If you fly a Nazi flag on the roof of your house in Germany, you could get three years in jail. If you do it in Australia, you’ll get famous. Briefly.

Cheryl Lawdorn, owner of the home in the rural Victorian town of Beulah on which a Nazi flag of sorts had been flying, no doubt knew what she was in for when she ran it up the flagpole. When the media took notice, her defence was ready: she has German ancestry, so there.

The flag in question isn’t one that ever had an official role; it’s a pastiche of Nazi and Imperial German imagery, but the swastika’s centrality makes it clear enough that Lawdorn’s heritage celebration is not generically German, rather more specifically 1933-45 German.
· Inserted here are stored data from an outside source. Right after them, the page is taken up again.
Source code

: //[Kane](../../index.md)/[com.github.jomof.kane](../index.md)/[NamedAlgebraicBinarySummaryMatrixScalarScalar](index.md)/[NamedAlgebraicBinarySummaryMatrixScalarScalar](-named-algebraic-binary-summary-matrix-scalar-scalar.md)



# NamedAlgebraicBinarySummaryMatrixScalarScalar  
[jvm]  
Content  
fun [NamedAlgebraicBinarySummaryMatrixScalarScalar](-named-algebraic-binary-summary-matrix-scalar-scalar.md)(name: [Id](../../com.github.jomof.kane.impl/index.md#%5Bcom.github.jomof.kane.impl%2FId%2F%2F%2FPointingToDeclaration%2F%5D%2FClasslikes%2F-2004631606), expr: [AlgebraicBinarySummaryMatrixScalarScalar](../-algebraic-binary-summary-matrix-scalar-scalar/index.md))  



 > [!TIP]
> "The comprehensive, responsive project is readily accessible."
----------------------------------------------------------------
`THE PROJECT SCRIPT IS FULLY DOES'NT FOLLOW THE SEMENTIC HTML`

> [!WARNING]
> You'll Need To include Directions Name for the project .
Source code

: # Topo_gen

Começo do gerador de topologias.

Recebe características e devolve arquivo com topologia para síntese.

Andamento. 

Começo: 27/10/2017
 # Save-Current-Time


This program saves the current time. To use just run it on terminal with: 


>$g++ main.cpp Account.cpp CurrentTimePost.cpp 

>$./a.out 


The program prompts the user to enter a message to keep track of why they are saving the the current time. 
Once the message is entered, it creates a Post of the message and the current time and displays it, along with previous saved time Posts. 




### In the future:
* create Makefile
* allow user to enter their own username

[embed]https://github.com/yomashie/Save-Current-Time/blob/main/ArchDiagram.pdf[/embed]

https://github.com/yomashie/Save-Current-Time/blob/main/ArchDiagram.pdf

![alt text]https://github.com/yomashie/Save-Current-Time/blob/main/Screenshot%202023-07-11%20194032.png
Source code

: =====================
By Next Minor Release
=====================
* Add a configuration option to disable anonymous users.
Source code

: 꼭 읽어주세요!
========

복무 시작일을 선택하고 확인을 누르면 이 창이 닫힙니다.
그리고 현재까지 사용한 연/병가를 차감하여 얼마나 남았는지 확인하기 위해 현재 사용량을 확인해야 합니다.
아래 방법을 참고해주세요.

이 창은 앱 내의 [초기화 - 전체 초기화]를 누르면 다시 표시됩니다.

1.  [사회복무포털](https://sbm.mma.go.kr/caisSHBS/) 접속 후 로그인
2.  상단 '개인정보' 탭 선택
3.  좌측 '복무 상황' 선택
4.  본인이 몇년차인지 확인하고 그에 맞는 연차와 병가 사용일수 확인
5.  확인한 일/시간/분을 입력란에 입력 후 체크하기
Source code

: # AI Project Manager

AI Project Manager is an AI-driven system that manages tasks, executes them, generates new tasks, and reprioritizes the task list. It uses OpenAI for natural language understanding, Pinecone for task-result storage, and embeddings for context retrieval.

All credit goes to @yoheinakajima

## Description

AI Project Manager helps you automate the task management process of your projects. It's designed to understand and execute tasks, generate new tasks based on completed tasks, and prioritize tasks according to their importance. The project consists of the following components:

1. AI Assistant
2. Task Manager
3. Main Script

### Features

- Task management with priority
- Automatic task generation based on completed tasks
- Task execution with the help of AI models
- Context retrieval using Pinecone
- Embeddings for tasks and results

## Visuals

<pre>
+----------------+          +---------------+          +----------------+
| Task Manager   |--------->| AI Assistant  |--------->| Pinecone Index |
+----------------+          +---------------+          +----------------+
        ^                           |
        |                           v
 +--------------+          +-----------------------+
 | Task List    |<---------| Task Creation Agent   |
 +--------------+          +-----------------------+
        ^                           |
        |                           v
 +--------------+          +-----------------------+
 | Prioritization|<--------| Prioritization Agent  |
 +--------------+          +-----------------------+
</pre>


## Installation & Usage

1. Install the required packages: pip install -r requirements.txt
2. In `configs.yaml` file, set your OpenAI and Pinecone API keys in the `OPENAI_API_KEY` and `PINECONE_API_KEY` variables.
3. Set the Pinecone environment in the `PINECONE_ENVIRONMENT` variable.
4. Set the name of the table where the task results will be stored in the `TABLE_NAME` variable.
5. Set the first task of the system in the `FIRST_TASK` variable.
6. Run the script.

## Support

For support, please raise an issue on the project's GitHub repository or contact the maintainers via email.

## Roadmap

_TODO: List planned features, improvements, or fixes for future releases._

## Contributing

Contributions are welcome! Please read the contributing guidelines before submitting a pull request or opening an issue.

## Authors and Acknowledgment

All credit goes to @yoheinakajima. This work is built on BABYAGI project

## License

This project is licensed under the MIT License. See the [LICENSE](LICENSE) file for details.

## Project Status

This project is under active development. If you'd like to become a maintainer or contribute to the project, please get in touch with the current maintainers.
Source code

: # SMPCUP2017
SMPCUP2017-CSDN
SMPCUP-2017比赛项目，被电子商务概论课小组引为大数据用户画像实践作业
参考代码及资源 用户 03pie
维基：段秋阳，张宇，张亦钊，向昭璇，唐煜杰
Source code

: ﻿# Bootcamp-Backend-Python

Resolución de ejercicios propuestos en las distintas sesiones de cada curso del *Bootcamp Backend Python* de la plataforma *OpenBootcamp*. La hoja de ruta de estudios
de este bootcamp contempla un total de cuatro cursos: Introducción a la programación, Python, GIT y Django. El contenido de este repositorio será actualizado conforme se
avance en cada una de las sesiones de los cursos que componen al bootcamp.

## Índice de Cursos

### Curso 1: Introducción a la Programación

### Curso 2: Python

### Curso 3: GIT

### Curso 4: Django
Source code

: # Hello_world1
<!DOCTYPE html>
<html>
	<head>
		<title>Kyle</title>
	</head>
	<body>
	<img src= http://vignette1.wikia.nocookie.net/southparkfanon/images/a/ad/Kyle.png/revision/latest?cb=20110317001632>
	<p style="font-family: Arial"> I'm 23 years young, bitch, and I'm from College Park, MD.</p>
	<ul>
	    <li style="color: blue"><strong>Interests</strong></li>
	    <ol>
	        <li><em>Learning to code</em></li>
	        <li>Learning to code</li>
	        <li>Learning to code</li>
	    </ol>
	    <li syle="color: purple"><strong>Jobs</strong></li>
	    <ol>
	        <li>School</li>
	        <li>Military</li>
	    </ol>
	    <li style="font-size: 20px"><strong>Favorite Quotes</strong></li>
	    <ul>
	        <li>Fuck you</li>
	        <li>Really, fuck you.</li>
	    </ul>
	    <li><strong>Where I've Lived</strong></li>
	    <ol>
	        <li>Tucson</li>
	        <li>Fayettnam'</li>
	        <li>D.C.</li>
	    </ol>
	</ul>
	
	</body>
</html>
After reportedly removing the flag this morning, another bizarre rationale surfaced that the owners “did not know it would cause offence”.

The calls came in thick and fast for prosecution. This was then followed by the shocked realisation that it’s not illegal to fly a Nazi flag, and then of course demands for new laws to make it illegal.

Well, steady on a minute. I share the general abhorrence of all normal people towards any positive invocation of that horror. I do think that Nazis should be, as a general rule, punched. But there’s a bit to think about here before we resort to outlawing the cause of our discomfort.

A number of European countries have very strict laws prohibiting the public display of Nazi symbols and memorabilia. These include Germany, Austria and France. The authorities in Germany work very hard to stamp down on any recrudescence of Nazism, and the outright banning of its visual representations is an important weapon in that unceasing effort.

Zero tolerance is an understandable prophylactic in the place where this evil found its fullest expression and was only defeated by external force.

At the other end of the scale, you could wear a swastika-emblazoned dress to the Met Gala in New York without fear of arrest (although there’d be a good chance of an egging). America’s First Amendment preserves free speech to the max so there’s little to stop torch-bearing neo-Nazis getting geared up in full regalia.

Historically, Australia has tended more towards the American position than the European when it comes to the regulation of imagery. That is to say, we’ve been pretty relaxed about it — but not because of any constitutional protection (there’s none) or a genuine philosophical preference for freedom. In truth, it’s just never been enough of a problem to worry about.

In living memory, the only issue of concern we’ve had here with symbolism has been, ironically, the transformation — championed by successive Liberal prime ministers — of the Australian flag from unloved neo-colonial relic to its present status as an aggressive icon of nationalistic (white) mate-hood and the spirit of the Anzacs who did not fight under it.

But there is the reason for pause.

The Australian flag was the symbol of the Cronulla riots and a series of awful incidents at Manly Beach around the same time. It has been co-opted for the politics of division, worn on dog-whistlers’ lapels and wrapped around more actual violence than any other flag or emblem has been in Australia’s history.

But nobody wants to ban the Australian flag — even those of us who don’t particularly like it.

The symbols of Nazism have caused no such social violence in this country.

The context for European laws is very different: that is where the Nazis invaded, ruled and acted out their genocidal desires. Europe has a visceral collective memory of that experience, and good reasons to make specific protective laws in response.

Of course, Australian servicemen and women fought in the war against the Nazis. It is fair to say that Australia stood and stands against everything that Nazism means — all of it. We should maintain no tolerance for its revival, although we aren’t nearly as vigilant as I’d prefer.

It is also a mistake to adopt the position that Nazis should be defeated in the marketplace of ideas. Nazis have no place in the civil world at all. There is no argument to be had with that brand of depravity.

But to understand all that as a justification for more law is to miss the point.

If Australia’s drift to the authoritarian, racist right continues on its present trajectory, then we are stuffed anyway and a ban on Nazi flags won’t make the slightest difference.

If there’s to be hope for a turn away from our governments’ police-state impulses and back towards the honouring of personal freedom, then we need to push always in that direction. Even when it feels uncomfortable.

Let Cheryl fly the flag of her bigotry. She’s only marking her own social demise.

But listen to her? No. Nazis have nothing to say that the world hasn’t heard, and suffered, before.